Just weeks ago your pastor proclaimed Jesus’ tomb empty. But some archaeologists have proclaimed they’ve found this tomb.

On March 4 the Discovery Channel tapped into the recent fascination surrounding Jesus’ life: namely, that a crypt discovered in 1980 contained the remains of Jesus and Mary Magdalene.

“The case for it being the tomb of Jesus is weak, at best, both in terms of the archaeological evidence and what is known of the history of the early church,” said James Hanson, associate professor of religion at St. Olaf College, Northfield, Minn. “Each step in the case requires a particular and often strained interpretation of the data.

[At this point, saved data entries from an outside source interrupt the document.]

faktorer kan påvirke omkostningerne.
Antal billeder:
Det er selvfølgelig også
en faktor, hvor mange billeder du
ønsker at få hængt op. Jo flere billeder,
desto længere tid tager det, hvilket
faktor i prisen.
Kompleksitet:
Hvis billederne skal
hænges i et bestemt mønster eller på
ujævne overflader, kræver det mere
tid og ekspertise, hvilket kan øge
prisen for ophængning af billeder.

In the end it seems easier to believe in the resurrection than in the highly speculative reconstruction of what might have happened.”

Hanson’s second concern goes to the core of the Christian faith: “That Jesus of Nazareth triumphed over death. ... Even if the tomb were found, it’s important to remember that while the New Testament is unequivocal about the resurrection, it’s not univocal about what exactly happened—[Martin] Luther himself famously gave up on trying to harmonize the four divergent Gospel accounts of the first Easter, and Paul’s visionary experience is different yet.

“What’s more, scholars are constantly making new discoveries, and revising past ones—that’s the nature of historical inquiry.

“So it would be foolish to let one’s faith rise and fall with the vicissitudes of historical scholarship, especially if preoccupation with what exactly happened in Jesus’ tomb obscures the importance of his life—his call to love God and neighbor, to do the will of God.”